2. Brief facts of the case are that the appellants herein are merchant exporters. Shipping Bill 1000014968 dated 28.3.200 for export of the goods were filed under exporter’s signature by one M/s Bharat Overseas Communicators, CHA No. 11/658. The goods were consigned to M/s Oceana International Trading, PO Box No. 411, Dubai, UAE. On examination of the goods by the Docks staff at STP, it was found that the fabrics were stamped as ‘Made in Shanghai-China” whereas in the shipping bill it was mentioned as “Made in India”. Statement was obtained from Shri Ramesh Agarwal, Director of the appellants, under Section 108 of the Customs Act, 1962 wherein he interlaia admitted that the export goods covered by the said shipping bill were stamped as ‘Made in Shanghai-China” as against what was declared in the shipping bill as “Made in India”. The exporter admitted the lapse and has prayed for leniency. On the request of the exporter, right of issue of cause notice was waived and the appellants were granted personal hearing on 19.4.2001 and after due process of law, the impugned order was passed as rioted above.

3. Shri.J M Patel, learned Counsel for the appellants submitted that the shipping bill had clearly mentioned the country of manufacture as “Made in India – Not used after manufacture” and the appellants had explained that the stamping on the goods as “Made in China” was done as per the specific requirement of the buyer and he has also cited a letter to that effect from the buyer. He has submitted that by doing, it cannot be said that the appellants have committed contravention of the provisions of the Customs Act. He submitted that vide their letter dated 18.04.2001, the appellants had expressed their willingness to affix the stampings in consonance with what was declared in the shipping bill. He has further submitted that inasmuch as there was no misdeclaration with reference to the country of origin of the goods in the shipping bill and inasmuch as the goods were also cleared by the Central Excise Department under AR-4 form, he prayed for setting aside the impugned order and allowing the appeal.

4. Shri MH Shaikh, learned JDR appearing for the Revenue reiterated the department’s view and prayed for rejection of the appeal.

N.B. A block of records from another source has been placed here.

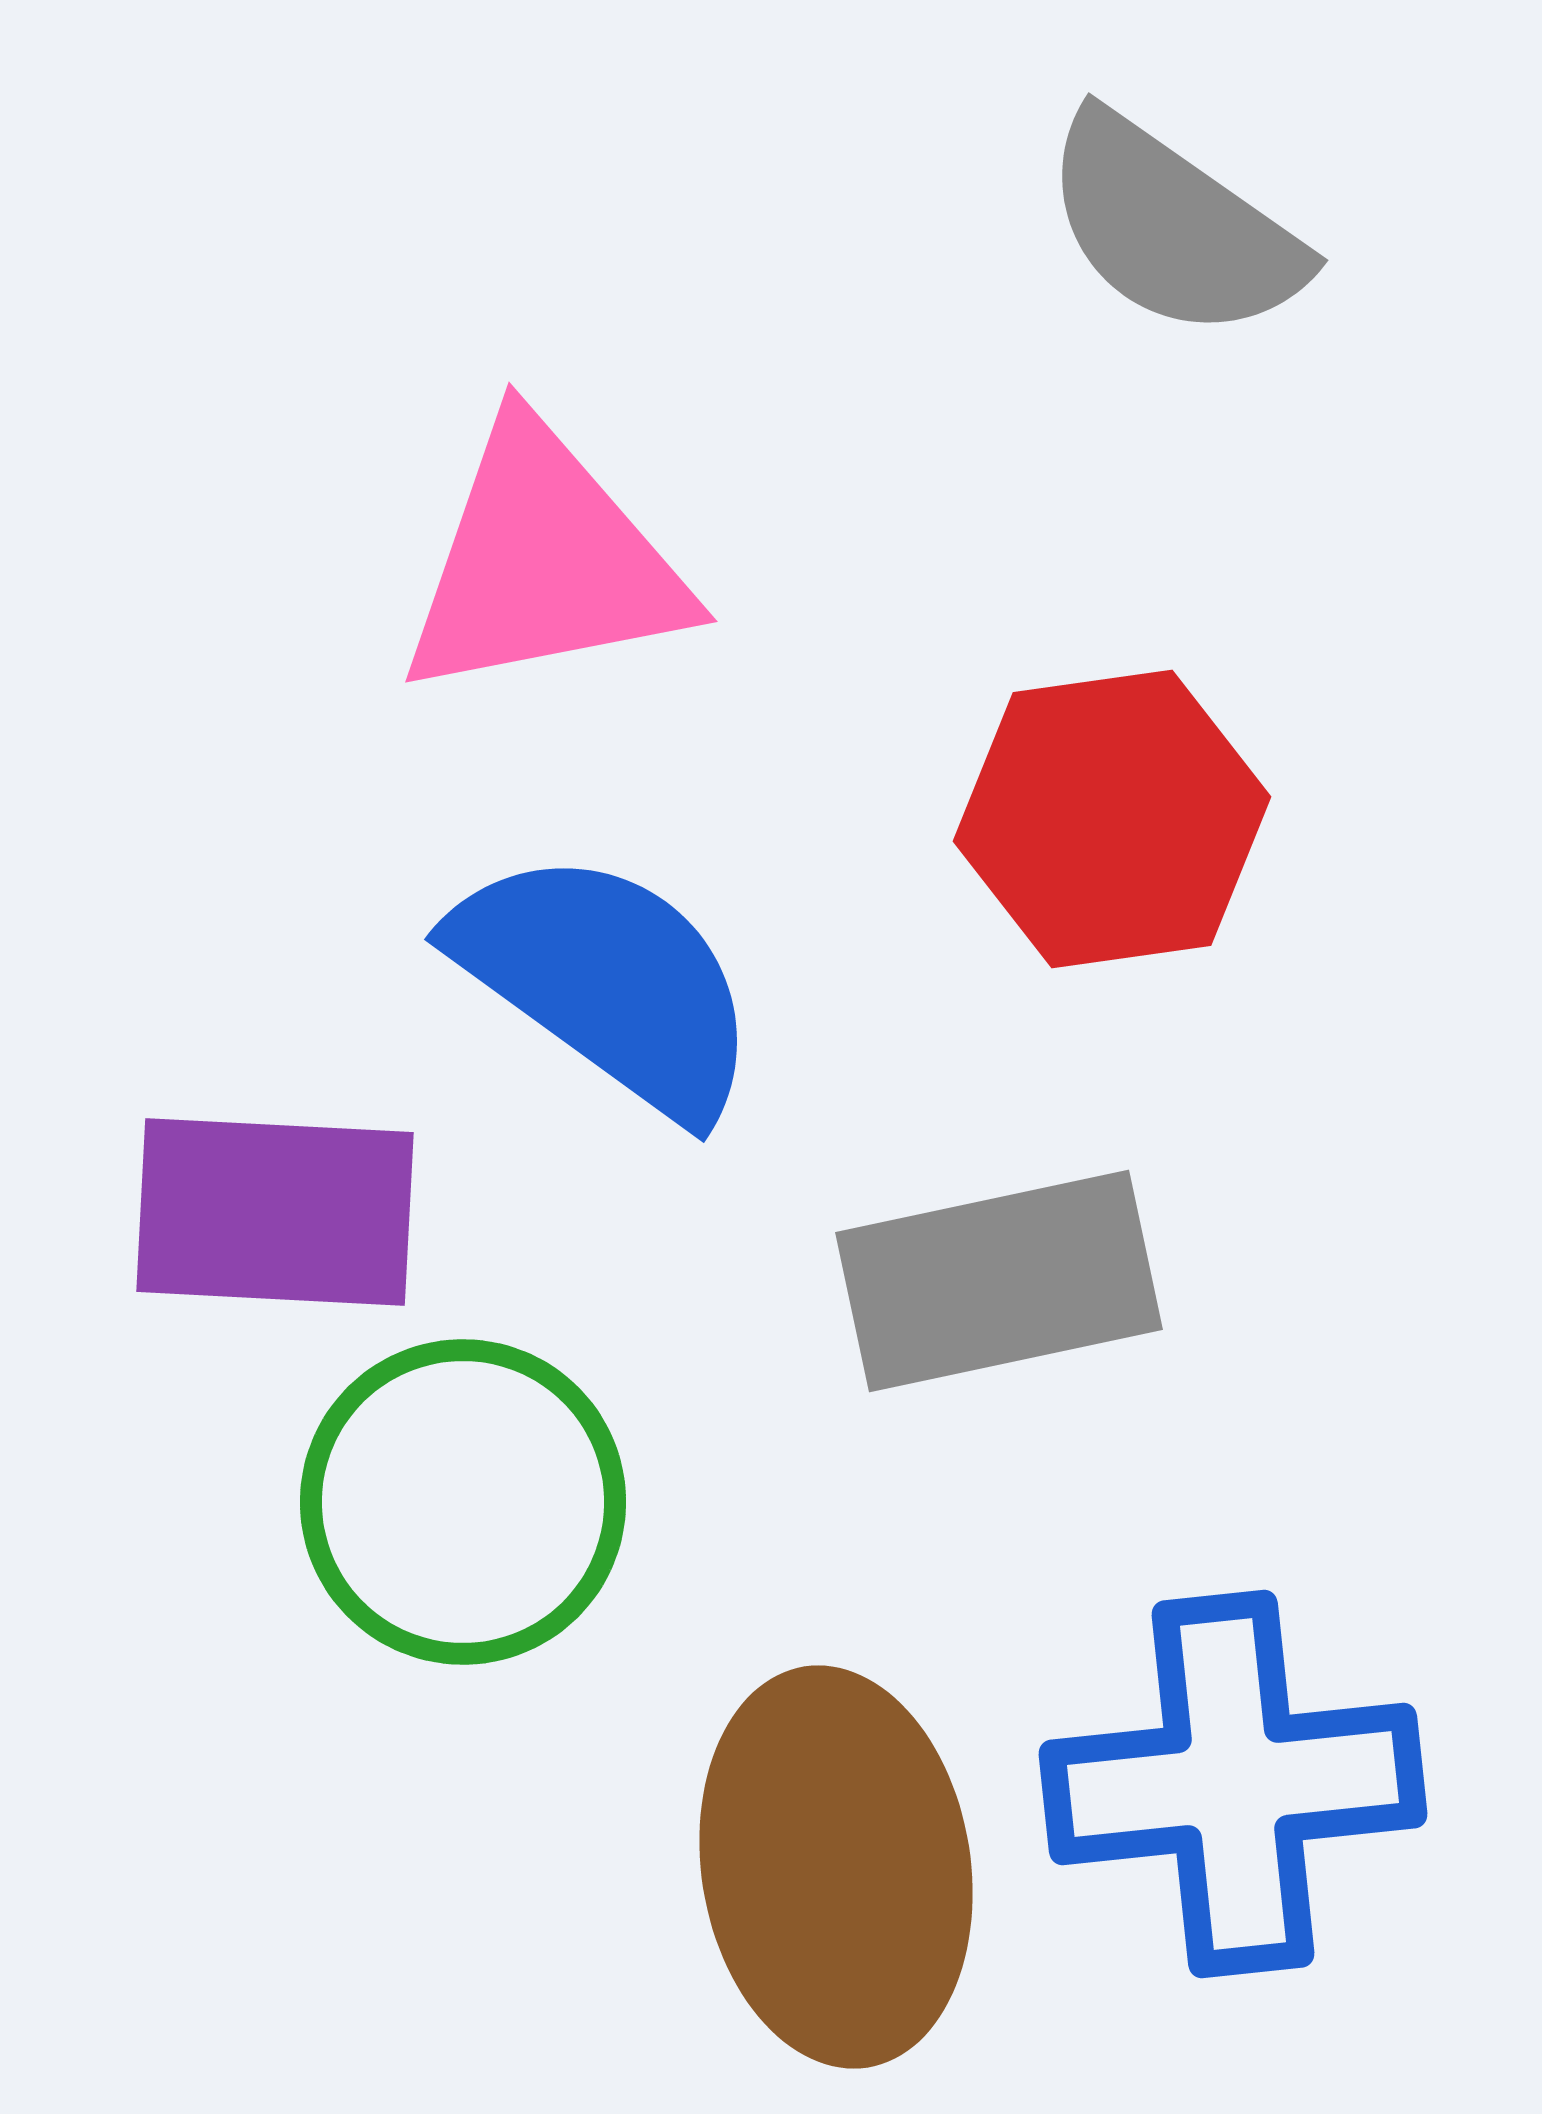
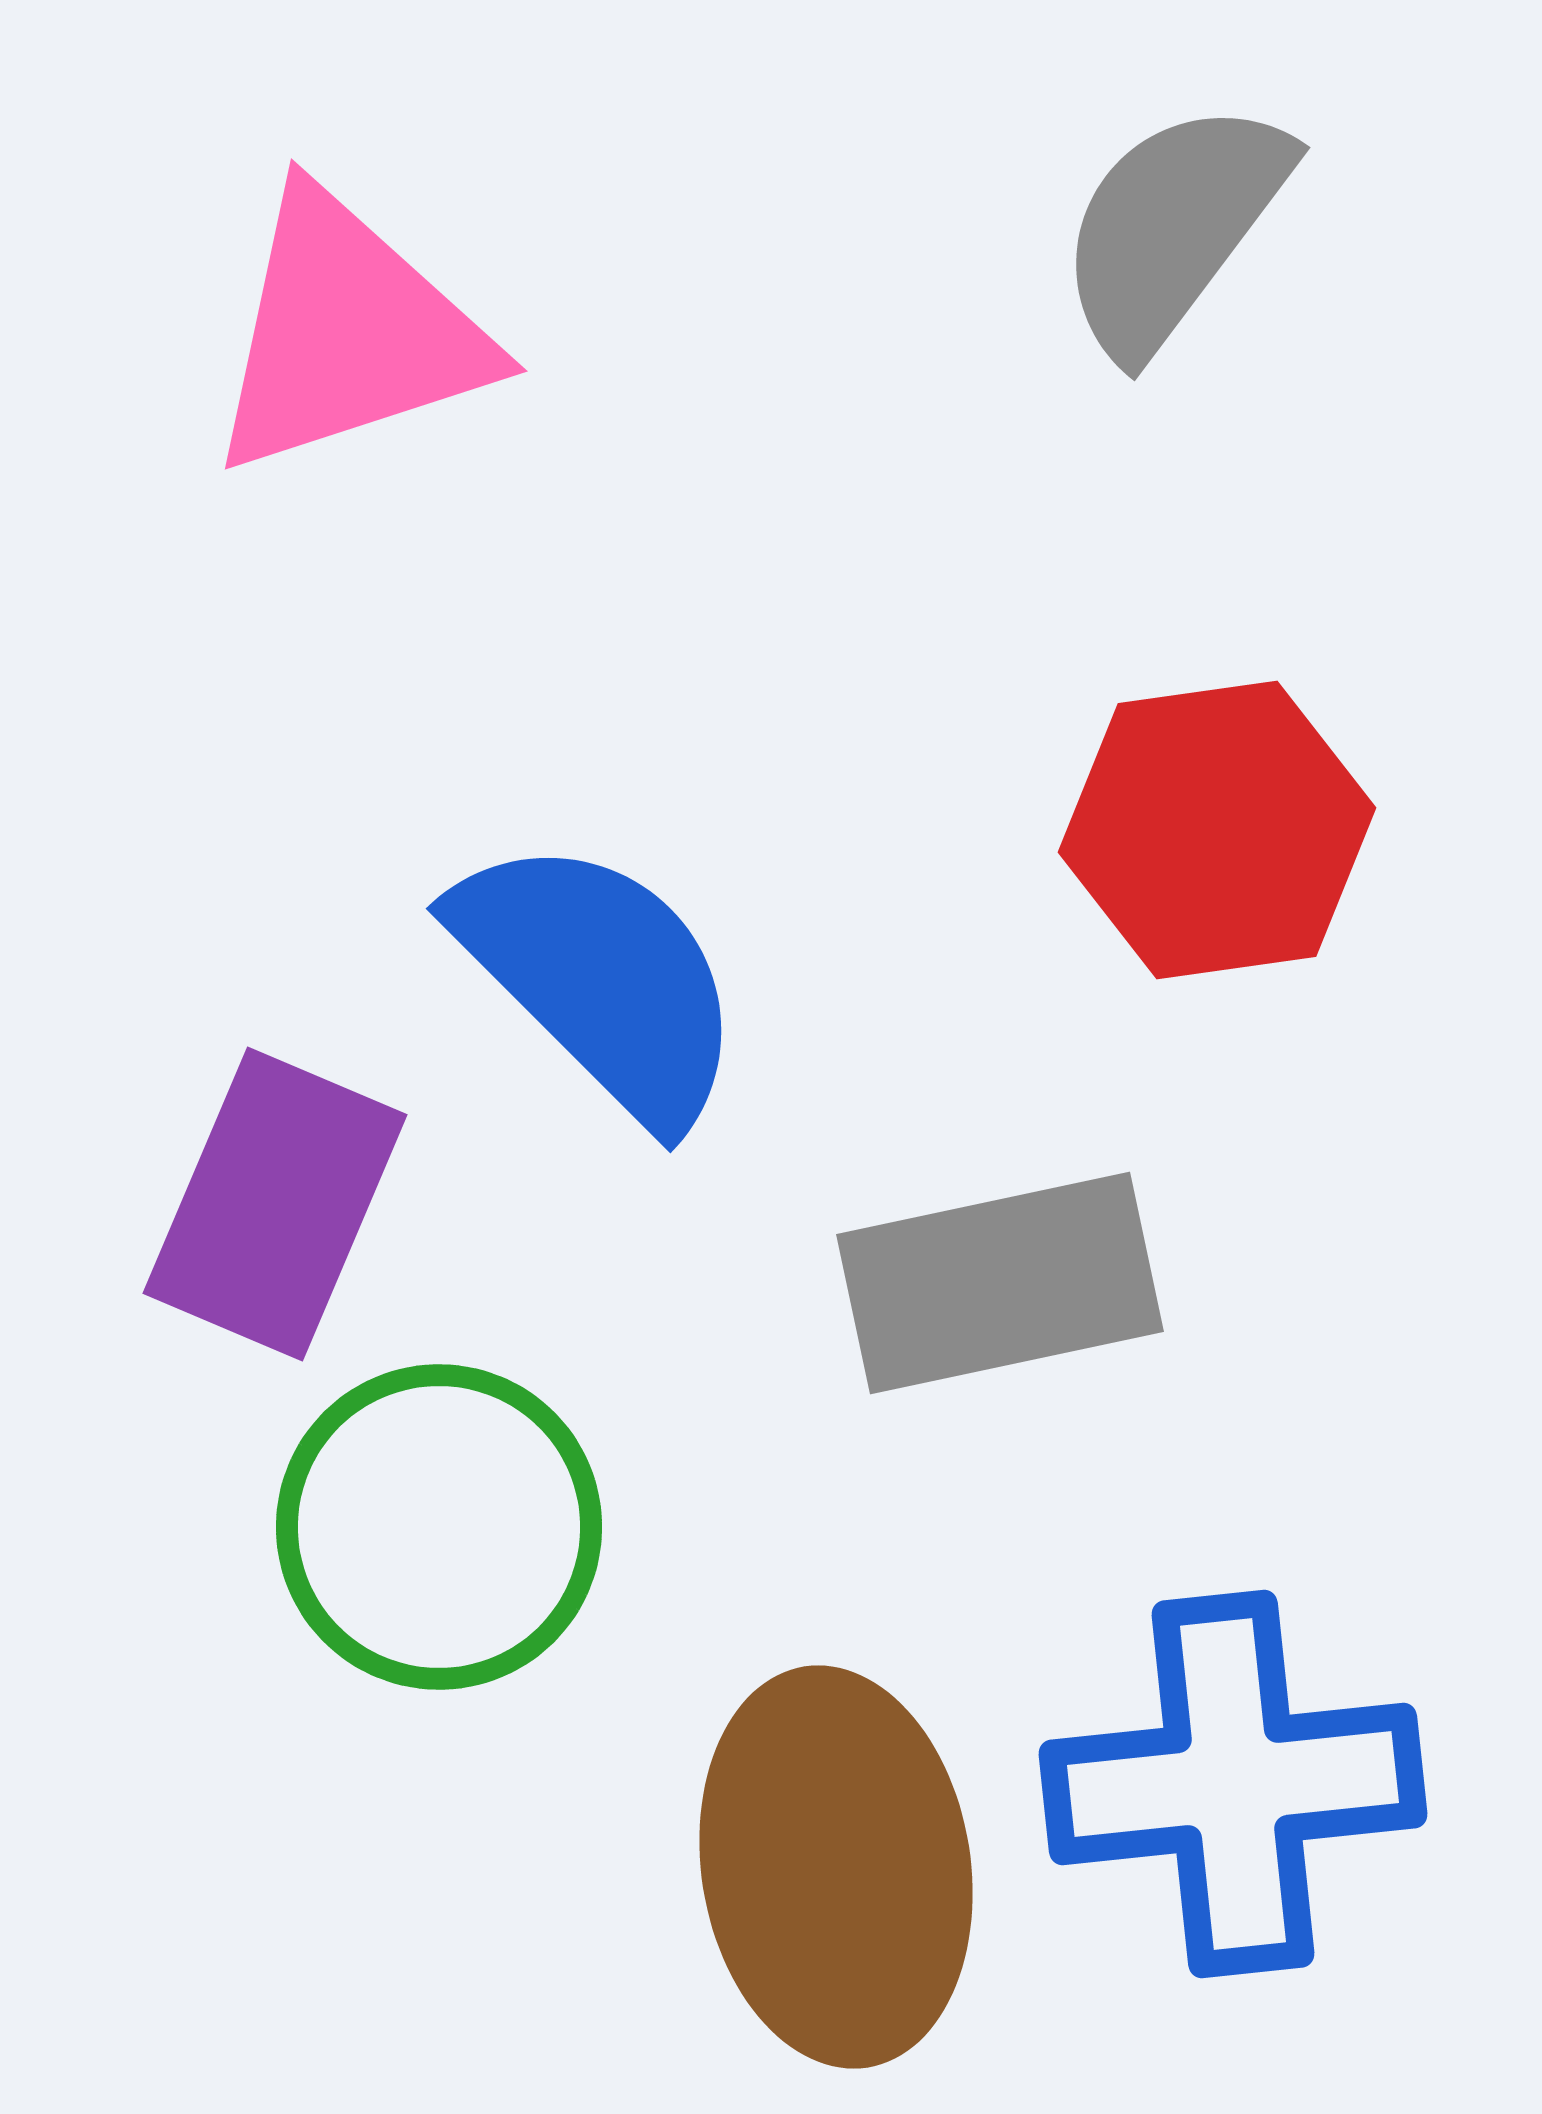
gray semicircle: rotated 92 degrees clockwise
pink triangle: moved 196 px left, 229 px up; rotated 7 degrees counterclockwise
red hexagon: moved 105 px right, 11 px down
blue semicircle: moved 7 px left, 3 px up; rotated 9 degrees clockwise
purple rectangle: moved 8 px up; rotated 70 degrees counterclockwise
gray rectangle: moved 1 px right, 2 px down
green circle: moved 24 px left, 25 px down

5. I have considered the rival submissions and gone through the case records. I observe that the Commissioner in the finding portion of the order has reached a conclusion that the appellants (exporter) have contravened the provisions of Section 11 and Section 50(2) of the Customs Act, read with Section 74 of the Trade and Merchandise Marks Act, 1958, The Commissioner has not been able to show any Notification issued under Section 11 of the Act prohibiting export of textile fabrics in case the exporter has marked the goods as manufactured “In China”. Such goods have not been declared as “specified goods”, export of which is prohibited. Except silver, no other goods have been specified as prohibited goods for export outside the country. Therefore, I am of the view that order of confiscation of the goods was not in accordance with law. Consequently, penalty on the appellants under Section 114(1) is not imposable. I also observe that though the adjudicating authority has mentioned the penal provision in the finding portion of the order, he has not indicated in the order portion, under which particular Section, penalty has been imposed. The exporter has also not contravened the provisions of Section 50(2) since he has presented the shipping bill and subscribed to the declaration of the goods. Further, in view of the fact that the exporter has clearly mentioned in the Shipping bill the fact that the goods have been manufactured in India, and the goods were sealed and stuffed by the Central Excise Officers, the mere fact that it has not been mentioned so, on the fabrics itself, cannot be a reason for the alleged contravention of Section 74 of the Trade and Merchandise Marks Act, 1958. In view of what has been discussed above, I set aside the impugned order and allow the appeal with consequential relief if any.

6. Operative portion of this order was pronounced in the open Court on 6.8.2004.